By Ben Sills and Shamim Adam
Nov. 10 (Bloomberg) -- The Group of 20 nations is prepared to act ``urgently'' to bolster growth and called on governments to cut interest rates and raise spending as the world's leading industrialized economies battle the threat of a recession.
``We stand ready to urgently take forward work and actions agreed by our leaders to restore and maintain financial stability and support global growth,'' the group said in a statement released yesterday following a meeting in Sao Paulo. ``Countries must use all their policy flexibility, consistent with their circumstances, to support sustainable growth.''
Those measures include ``monetary and fiscal policy,'' it said.
China, the world's largest developing economy, announced an economic stimulus package worth almost a fifth of its output to sustain domestic demand as the credit crunch drags down growth from New York to Tokyo. Officials in the U.S. and Europe already have slashed borrowing costs and boosted spending in a bid to contain the effects of the slump.
``The solution to this crisis must be rapid,'' Brazilian Finance Minister Guido Mantega told reporters. ``We need to change the tire on the car while it's still moving.''
Australia's central bank signaled today that it's prepared to add to the most aggressive interest-rate cuts in 17 years. Taiwan's central bank yesterday cut its benchmark interest rate for the fourth time in two months.
Stocks Rally
Asian stocks rallied for the first time in three days, with the MSCI Asia Pacific Index gaining 3 percent and Japan's Nikkei 225 Stock Average surging 5.5 percent as of 11:30 a.m. China's CSI 300 Index rose 5.4 percent.
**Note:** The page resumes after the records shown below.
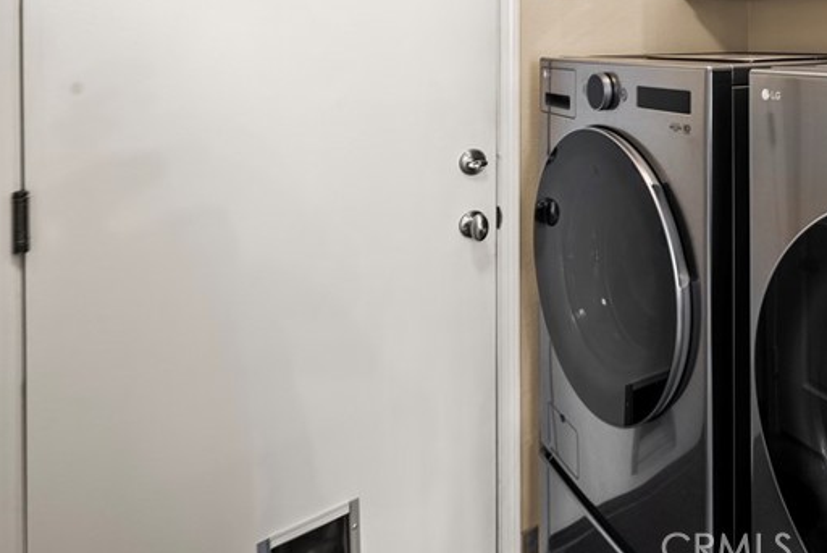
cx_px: 745
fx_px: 598
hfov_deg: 59.1
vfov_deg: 43.6
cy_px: 19
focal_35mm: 26
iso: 200
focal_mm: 13
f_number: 11
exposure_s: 1
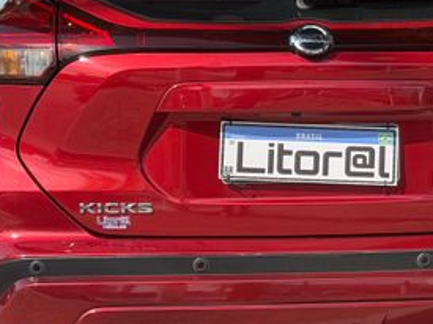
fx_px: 1675
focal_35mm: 134
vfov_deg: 11.0
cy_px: 58
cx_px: 304
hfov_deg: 14.7
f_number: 1.78
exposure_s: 1/3096
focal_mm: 6.76
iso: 100
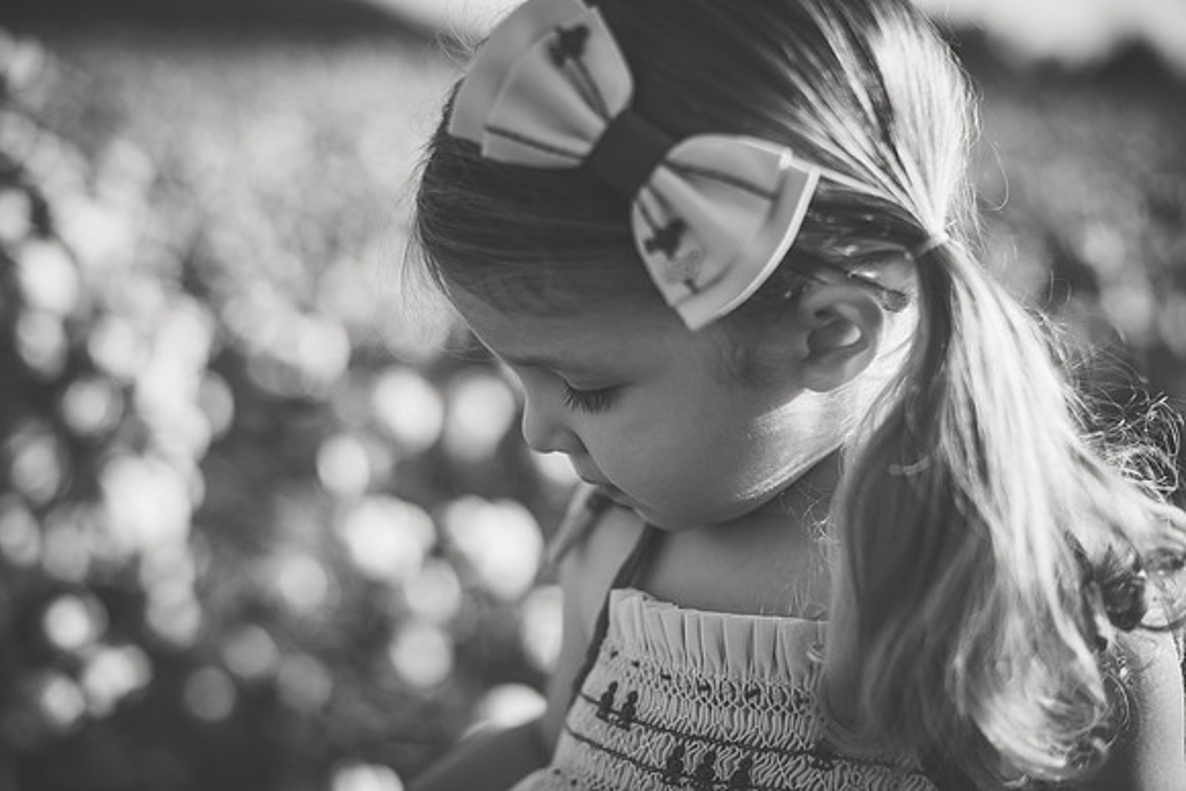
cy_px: 396
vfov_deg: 27.0
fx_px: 1648
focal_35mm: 50
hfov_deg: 39.6
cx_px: 593
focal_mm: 50
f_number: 2.2
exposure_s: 1/3200
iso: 160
Brazil, Russia, India and China, the so-called BRIC nations, plan coordinated measures to increase trade and capital flows among their economies, Russian Finance Minister Alexei Kudrin said in an interview. Mexican Deputy Finance Minister Alejandro Werner said slower economic growth and lower food and commodity prices justify cutting interest rates.
Finance ministers and central bankers from the G-20 are laying the groundwork this weekend for a Nov. 15 heads-of-state summit in Washington.
The Bank of England already lowered its key rate to 3 percent last week while the European Central Bank cut by half a percentage point twice within a month. The U.S. Federal Reserve, battling the financial crisis at its source, has already lowered its benchmark rate to 1 percent.
Monetary Easing
``The recent slowdown in world growth and consequent reduction in commodity prices have decreased inflationary pressures, especially in advanced economies, and permitted central banks to decide on monetary easing,'' the statement said.
The International Monetary Fund is forecasting that the U.K., Japan, the euro region and the U.K. economies will all contract next year in their first simultaneous recession since the Second World War. With slower growth damping inflationary pressures, central banks are likely to cut borrowing costs further, Canadian Finance Minister Jim Flaherty said.
``There are ongoing conversations about who plans to do what, when'' on interest rates, Flaherty said. ``I expect that these discussions will lead to some degree of coordinated action.''
Some countries' maneuvering room on interest rates is still constrained by inflation pressures as weakening currencies increase the cost of imported goods, the draft statement said. The Brazilian government has spent $5.1 billion defending the real in the past two months, while the Mexican peso fell by more than a quarter since July.
Even the euro has lost 20 percent against the dollar since touching a record that month.
Falling Currencies
``In those economies facing currency depreciation and still suffering from second-round effects inflationary pressures may be more persistent,'' the statement said. ``In this context, monetary authorities will need to continue to carefully monitor economic developments including the consequences of financial de-leveraging in order to take appropriate action if needed.''
China's State Council said yesterday the government will spend 4 trillion yuan ($586 billion) by the end of 2010 as part of its stimulus plans. The package, of which 100 billion yuan is earmarked for this quarter, will go toward low-rent housing, infrastructure in rural areas, as well as roads, railways and airports, the State Council said.
``We are closely watching the development of the financial crisis and the situation regarding global activity,'' Zhou Xiaochuan, governor of the People's Bank of China, said yesterday. ``If China can maintain domestic demand, it's helpful for global stability.''
China accounted for 27 percent of global economic growth last year, more than any other nation, the International Monetary Fund said in a report in April.